Interesting performance for function between 7.4.6 and 8.0rc2

From: "Joshua D(dot) Drake" <jd(at)commandprompt(dot)com>
To: pgsql-hackers(at)postgresql(dot)org, pgsql-general(at)postgresql(dot)org, plphp(at)commandprompt(dot)com
Subject: Interesting performance for function between 7.4.6 and 8.0rc2
Date: 2004-12-21 21:32:48
Message-ID: 41C89680.2000209@commandprompt.com
Views: Raw Message | Whole Thread | Download mbox | Resend email
Thread:
Lists: pgsql-general pgsql-hackers

Hello,

First some specifics:

OS Linux FC1
1 Gig of Ram
IDE RAID 1 array
AMD 2200 XP

Running both 8.0rc2 and 7.4.6 for testing. The function is a plphp
function. The code for the function is below:

CREATE OR REPLACE FUNCTION get_users(bigint[]) RETURNS SETOF
resolved_users_type AS '
$userData = array();
$temp = array();
foreach ($args[0] as $value) { $temp[] = $value."::bigint"; }
$res = spi_exec_query("SELECT id, realname, email FROM users WHERE
id IN (".implode(",", $temp).")");
if ($res[''processed''] > 0) {
while ($row = spi_fetch_row($res)) {
$userData[] = $row;
}
}
return ($userData) ? $userData : NULL;
' LANGUAGE 'plphp';

Basically we take an array of values and look up a list of users based
on the elements in the array and return the results. There is a static
cast for 7.4.6 sake which may not be required for 8.
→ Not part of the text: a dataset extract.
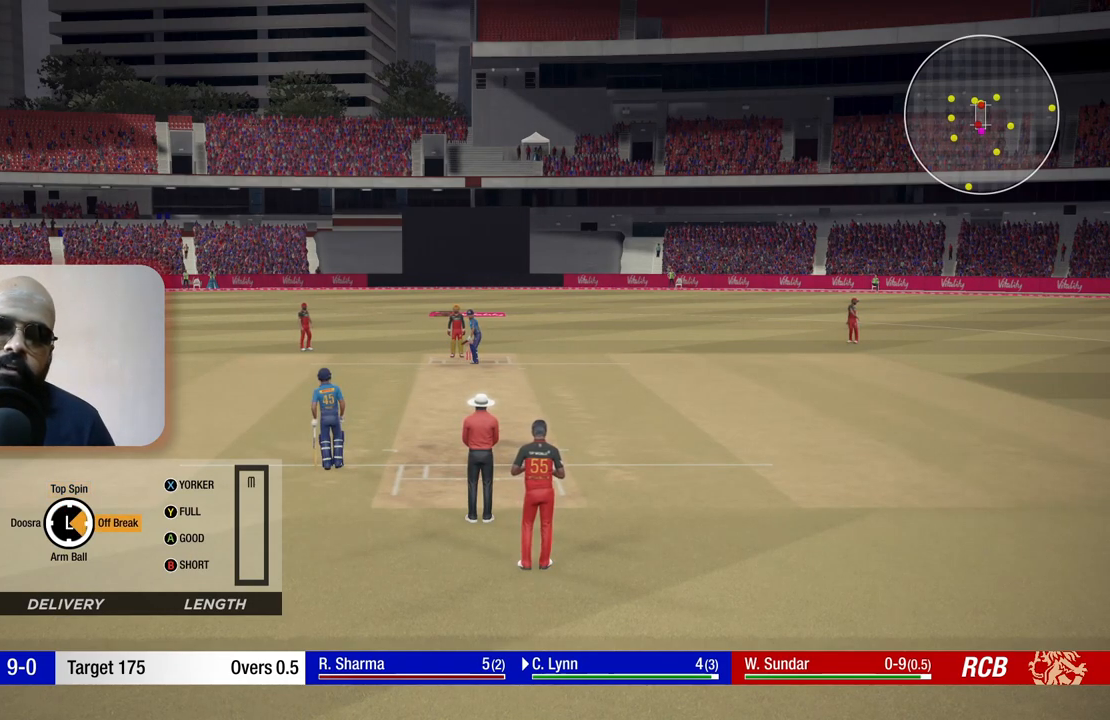
{"buttons": [], "left_stick": "right", "right_stick": "center", "events": []}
Here is a sample dataset for the users table:

id | realname | email
------+--------------------+------------------------------
2 | Jonathan Daugherty | jdaugherty(at)commandprompt(dot)com
4 | Steven1 Klassen | sklassen1(at)commandprompt(dot)com
8 | Steven1 Klassen | sklassen1(at)commandprompt(dot)com
9 | Steven1 Klassen | sklassen1(at)commandprompt(dot)com
12 | Steven1 Klassen | sklassen1(at)commandprompt(dot)com
56 | Jonathan Daugherty | jdaugherty(at)commandprompt(dot)com
2000 | Steven Klassen | sklassen(at)commandprompt(dot)com
23 | Steven1 Klassen | sklassen1(at)commandprompt(dot)com
690 | Steven Klassen | sklassen(at)commandprompt(dot)com
4000 | Steven Klassen | sklassen(at)commandprompt(dot)com
1243 | Steven Klassen | sklassen(at)commandprompt(dot)com
5 | Steven1 Klassen | sklassen1(at)commandprompt(dot)com
6 | Steven1 Klassen | sklassen1(at)commandprompt(dot)com
230 | Steven Klassen | sklassen(at)commandprompt(dot)com
330 | Steven Klassen | sklassen(at)commandprompt(dot)com
430 | Steven Klassen | sklassen(at)commandprompt(dot)com
440 | Steven Klassen | sklassen(at)commandprompt(dot)com
550 | Steven Klassen | sklassen(at)commandprompt(dot)com
660 | Steven Klassen | sklassen(at)commandprompt(dot)com
770 | Steven Klassen | sklassen(at)commandprompt(dot)com

Here is the functional_query we are running:

SELECT * FROM
get_users('{2,4,8,9,12,56,2000,23,690,4000,1243,5,6,230,330,430,440,550,660,770}');

Statistics is set to 50 on the id column (which is way to high). It has
about 51000 rows.

8.0 first run: 109.664 ms
8.0 second run: 2.939 ms

7.4.6 first run: 121.416ms
7.4.6 second run: 8.665 ms

So this shows a significant increase in functions performance for second
+ runs and a little difference for first runs. If I enable preload
libraries the numbers are the following:

8.0 first run: 107.689ms
8.0 second run: 2.915 ms

7.4.6 first run: 119.400 ms
7.4.6 second run: 8.629 ms

It doesn't look like preload libraries helps as much as I would like but
every little bit helps. The really good news of course is the amazing
increase in performance from 7.4.6 to 8.0. I assume this is because
we are now keeping statistics for functions.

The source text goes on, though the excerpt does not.